## TEXTO DO DOCUMENTO

Dos que pediram um crédito durante a pandemia, os três principais motivos foram: aumento de capital de giro (70,1%), pagamento de contas pessoais ou da família (33,3%) e compra de equipamento (28,7%). 54,6% dos respondentes citaram mais de um motivo. 79,1% dos que pediram um crédito solicitaram valores acima de R$2.000,00.

Apesar de sentirem menos conforto na relação com os bancos que outras entidades como visto anteriormente, eles são as instituições mais acessadas para solicitar algum crédito: 48,3% pediram para bancos comerciais e 42,5% para banco público. Os aplicativos de crédito também foram bem pontuados com 28,7% das respostas.

Fazendo eco com os motivos por não solicitar crédito, 59,3% dos solicitantes foram negados e somente 14,0% receberam o valor completo solicitado. 11,6% ainda estava no processo de contratação no momento da pesquisa. Muitos retratam a própria negatividade ou restrições no CPF como impedimento.

“Experiência péssima porque estou com restrição no Serasa…Dai alegam que so podem dar credito pra que esta com nome limpo e score alto,mas a pessoa pede o empréstimo justamente pra pagar as contas.Em fim muito difícil. Se a pessoa não pagou a conta foi porque não tinha dinheiro.”

## O QUE FAZER
**1)** Como você resumiria o texto sobre crédito na pandemia em duas frases?
**2)** Transcreva o trecho do texto sobre crédito na pandemia que começa nas palavras "Apesar de sentirem" e termina depois de "28,7% das respostas.".
A listagem vem de outra fonte.

## DADOS EXIBIDOS
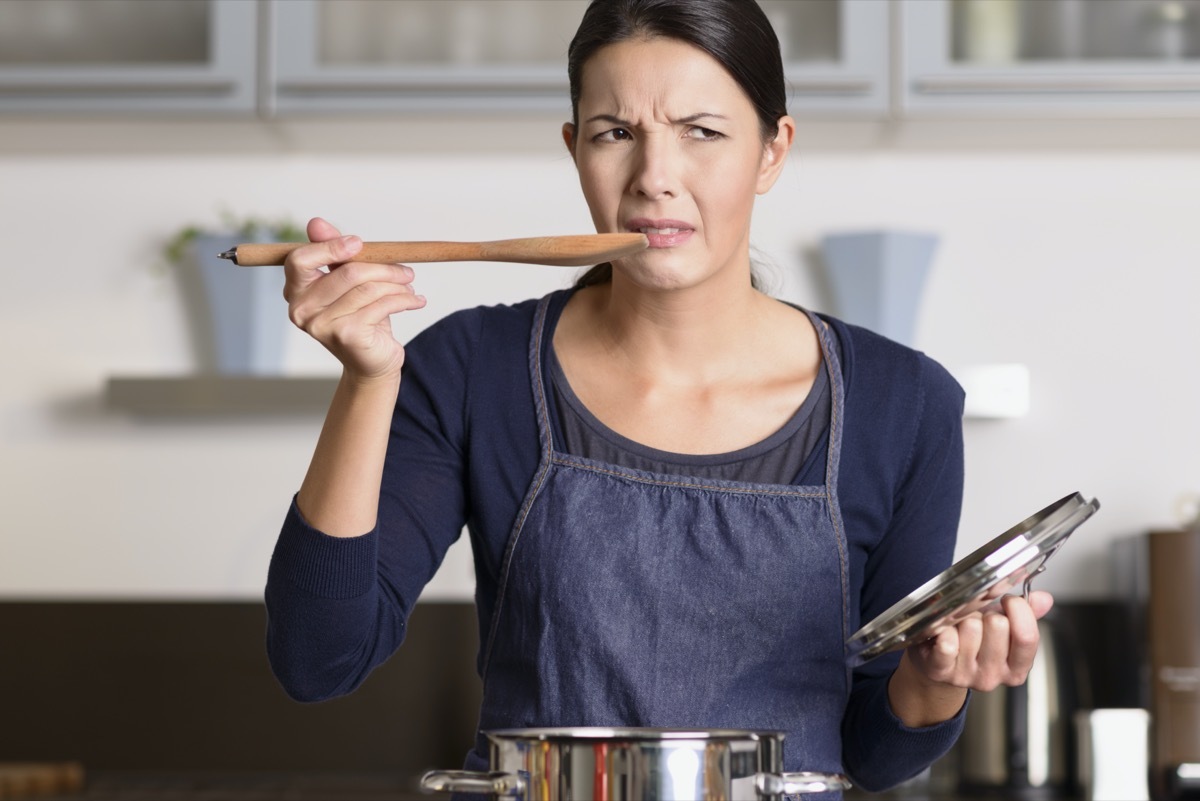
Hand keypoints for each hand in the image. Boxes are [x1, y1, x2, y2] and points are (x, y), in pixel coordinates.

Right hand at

## SOLUÇÕES DAS TAREFAS
**1)** Entre os que pediram crédito durante a pandemia, o principal motivo foi o aumento de capital de giro (70,1%), e os bancos comerciais (48,3%) e os públicos (42,5%) foram as instituições mais procuradas. Porém, 59,3% dos solicitantes tiveram o pedido negado e somente 14,0% receberam o valor completo, e muitos apontam a negatividade ou restrições no CPF como impedimento.

**2)**
Apesar de sentirem menos conforto na relação com os bancos que outras entidades como visto anteriormente, eles são as instituições mais acessadas para solicitar algum crédito: 48,3% pediram para bancos comerciais e 42,5% para banco público. Os aplicativos de crédito também foram bem pontuados com 28,7% das respostas.